A crude rate is total deaths divided by total population, it reflects what actually happened but cannot be fairly compared across populations with different age structures. An age-adjusted rate standardizes for age, enabling genuine health comparisons. PlainHealth shows age-adjusted rates for all state comparisons because crude rates can mislead when states have very different demographic profiles.

Why does the data only go to 2017?

PlainHealth uses the CDC NCHS Leading Causes of Death dataset, which provides a clean, standardized time series from 1999 to 2017. More recent data is available through CDC WONDER but uses different formatting and classification changes. The 1999–2017 range provides a consistent 19-year window for trend analysis without breaking changes in ICD coding or data format.

How is cause of death determined?

The attending physician or medical examiner records the cause of death on the death certificate as a chain of events: immediate cause, conditions leading to it, and contributing factors. The underlying cause, the disease or injury that initiated the chain, is what gets coded and counted in national statistics using ICD-10 classification.
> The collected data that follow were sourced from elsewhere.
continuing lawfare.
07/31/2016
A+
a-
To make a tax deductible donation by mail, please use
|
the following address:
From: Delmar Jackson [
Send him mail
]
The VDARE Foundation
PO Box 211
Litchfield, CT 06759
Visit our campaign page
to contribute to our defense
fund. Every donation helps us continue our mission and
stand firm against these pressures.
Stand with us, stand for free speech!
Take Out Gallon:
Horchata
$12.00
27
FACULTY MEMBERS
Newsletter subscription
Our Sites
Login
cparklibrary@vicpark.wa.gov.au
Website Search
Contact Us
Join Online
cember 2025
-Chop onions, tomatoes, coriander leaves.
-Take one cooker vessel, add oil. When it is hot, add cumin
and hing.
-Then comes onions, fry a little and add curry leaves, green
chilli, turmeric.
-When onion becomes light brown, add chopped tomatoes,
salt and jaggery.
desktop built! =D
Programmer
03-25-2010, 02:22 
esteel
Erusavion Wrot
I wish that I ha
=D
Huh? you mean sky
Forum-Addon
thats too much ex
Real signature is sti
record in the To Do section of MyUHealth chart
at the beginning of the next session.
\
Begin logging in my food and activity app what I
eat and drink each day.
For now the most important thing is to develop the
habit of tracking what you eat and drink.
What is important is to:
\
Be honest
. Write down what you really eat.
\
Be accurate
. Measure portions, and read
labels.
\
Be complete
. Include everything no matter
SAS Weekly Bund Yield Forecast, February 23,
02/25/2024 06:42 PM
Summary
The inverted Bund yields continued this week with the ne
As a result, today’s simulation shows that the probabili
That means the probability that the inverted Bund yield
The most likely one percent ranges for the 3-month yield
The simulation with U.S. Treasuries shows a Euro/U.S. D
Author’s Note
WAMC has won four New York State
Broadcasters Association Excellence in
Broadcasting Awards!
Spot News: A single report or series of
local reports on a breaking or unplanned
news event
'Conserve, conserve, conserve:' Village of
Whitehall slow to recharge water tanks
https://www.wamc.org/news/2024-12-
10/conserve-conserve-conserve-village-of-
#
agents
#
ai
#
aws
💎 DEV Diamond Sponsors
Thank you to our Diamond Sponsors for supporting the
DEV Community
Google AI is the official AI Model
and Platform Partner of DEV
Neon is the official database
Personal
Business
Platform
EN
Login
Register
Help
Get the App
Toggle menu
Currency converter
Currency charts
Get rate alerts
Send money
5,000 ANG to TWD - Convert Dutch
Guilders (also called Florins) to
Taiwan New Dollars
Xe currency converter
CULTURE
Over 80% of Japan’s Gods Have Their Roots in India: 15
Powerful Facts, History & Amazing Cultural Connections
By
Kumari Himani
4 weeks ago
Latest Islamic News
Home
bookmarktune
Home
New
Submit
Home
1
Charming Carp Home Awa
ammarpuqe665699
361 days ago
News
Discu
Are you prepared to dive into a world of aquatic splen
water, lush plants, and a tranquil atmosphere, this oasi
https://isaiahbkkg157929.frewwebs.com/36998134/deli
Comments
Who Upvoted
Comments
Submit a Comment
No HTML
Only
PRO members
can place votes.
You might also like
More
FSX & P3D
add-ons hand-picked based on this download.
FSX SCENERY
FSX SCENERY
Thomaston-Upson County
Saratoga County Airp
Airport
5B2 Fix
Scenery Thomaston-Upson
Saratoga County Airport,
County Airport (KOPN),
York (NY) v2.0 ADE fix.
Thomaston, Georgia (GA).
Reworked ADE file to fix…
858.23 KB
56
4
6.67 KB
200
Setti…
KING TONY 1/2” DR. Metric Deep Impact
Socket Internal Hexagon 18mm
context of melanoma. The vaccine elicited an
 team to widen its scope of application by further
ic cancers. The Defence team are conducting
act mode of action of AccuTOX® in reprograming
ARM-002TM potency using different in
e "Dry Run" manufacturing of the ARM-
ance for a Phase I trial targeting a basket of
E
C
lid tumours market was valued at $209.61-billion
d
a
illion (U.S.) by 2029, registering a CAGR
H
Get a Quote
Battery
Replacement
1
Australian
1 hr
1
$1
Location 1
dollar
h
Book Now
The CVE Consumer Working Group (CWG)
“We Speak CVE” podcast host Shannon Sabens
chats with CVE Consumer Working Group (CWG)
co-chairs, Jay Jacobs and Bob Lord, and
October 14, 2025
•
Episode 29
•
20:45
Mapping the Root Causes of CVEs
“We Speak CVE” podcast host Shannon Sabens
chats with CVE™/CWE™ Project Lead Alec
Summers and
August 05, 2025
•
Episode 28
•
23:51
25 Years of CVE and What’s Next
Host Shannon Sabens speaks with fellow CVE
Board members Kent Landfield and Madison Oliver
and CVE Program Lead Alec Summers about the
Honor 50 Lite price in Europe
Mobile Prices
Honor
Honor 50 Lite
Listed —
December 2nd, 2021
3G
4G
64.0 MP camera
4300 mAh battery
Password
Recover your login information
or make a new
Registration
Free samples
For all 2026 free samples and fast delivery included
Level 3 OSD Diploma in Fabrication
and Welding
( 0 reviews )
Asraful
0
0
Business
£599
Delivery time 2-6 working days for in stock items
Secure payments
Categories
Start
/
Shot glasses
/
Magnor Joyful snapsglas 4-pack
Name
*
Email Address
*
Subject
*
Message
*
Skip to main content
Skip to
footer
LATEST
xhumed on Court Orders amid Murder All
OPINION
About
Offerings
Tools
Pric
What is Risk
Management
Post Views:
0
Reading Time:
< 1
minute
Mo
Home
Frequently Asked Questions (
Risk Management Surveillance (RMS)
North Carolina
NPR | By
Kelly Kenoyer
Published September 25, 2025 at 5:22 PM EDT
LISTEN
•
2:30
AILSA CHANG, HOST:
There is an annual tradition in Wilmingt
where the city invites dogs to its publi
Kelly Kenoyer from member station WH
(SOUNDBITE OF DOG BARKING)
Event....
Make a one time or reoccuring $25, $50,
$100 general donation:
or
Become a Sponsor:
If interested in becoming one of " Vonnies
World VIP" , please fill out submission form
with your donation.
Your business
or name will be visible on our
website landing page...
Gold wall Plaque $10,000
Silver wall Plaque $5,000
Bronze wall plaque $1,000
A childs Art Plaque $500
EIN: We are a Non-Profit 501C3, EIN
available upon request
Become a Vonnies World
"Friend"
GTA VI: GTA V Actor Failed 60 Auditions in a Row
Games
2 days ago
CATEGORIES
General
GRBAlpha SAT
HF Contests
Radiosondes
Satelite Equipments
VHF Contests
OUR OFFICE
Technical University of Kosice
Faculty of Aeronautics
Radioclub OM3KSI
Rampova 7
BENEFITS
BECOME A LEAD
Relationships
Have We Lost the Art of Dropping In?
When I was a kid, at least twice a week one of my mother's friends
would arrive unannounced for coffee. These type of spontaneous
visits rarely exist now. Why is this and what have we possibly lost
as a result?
Can one death be counted under multiple causes?

In the leading causes dataset, each death is counted once under the underlying cause of death. However, death certificates can list multiple contributing causes. A person with diabetes who dies of a heart attack is typically counted under heart disease. This means some conditions like diabetes are undercounted as primary causes even though they frequently contribute to deaths.

Sources

  • CDC National Center for Health Statistics, Leading Causes of Death, 1999–2017
  • ICD-10, International Classification of Diseases, 10th Revision (WHO)
  • CDC, Age Adjustment Using the 2000 US Standard Population (Technical Notes)

This content is for informational purposes only and does not constitute medical advice. For health concerns, consult a qualified healthcare provider.

Understanding the Data

The information presented throughout this guide is informed by publicly available public records published by federal and state government agencies. Our database aggregates and standardizes these records to make them more accessible and easier to interpret for general audiences. When we reference specific statistics or trends, they are drawn directly from these authoritative sources unless explicitly noted otherwise.

It is important to understand the limitations of any large-scale data dataset. Records may contain errors from the original data collection process, some fields may be incomplete for older entries, and classification systems may have changed over time. Our analysis accounts for these factors by clearly labeling data vintage, flagging records with missing critical fields, and noting when temporal comparisons span methodology changes in the source data.

For readers who want to conduct their own research, we recommend going directly to the source whenever possible. federal and state government agencies provides detailed documentation on collection methodology, sampling frames, and known data quality issues. Our goal is not to replace primary sources but to make them more approachable and to highlight patterns that may not be immediately obvious when browsing raw records.

How We Analyze Data Records

Our analytical approach involves several steps designed to surface meaningful insights from large datasets. First, we clean and standardize the raw data, handling variations in naming conventions, date formats, and categorical labels. Then we compute summary statistics, distributions, and comparative benchmarks across relevant dimensions such as geography, time period, and category type.

Key metrics we examine include statistical records, geographic distributions, temporal trends. These indicators provide a multi-dimensional view of each entity in our database, allowing users to understand not just individual records but how they compare to peers, regional averages, and national benchmarks. We believe this contextual approach is far more valuable than presenting raw numbers in isolation.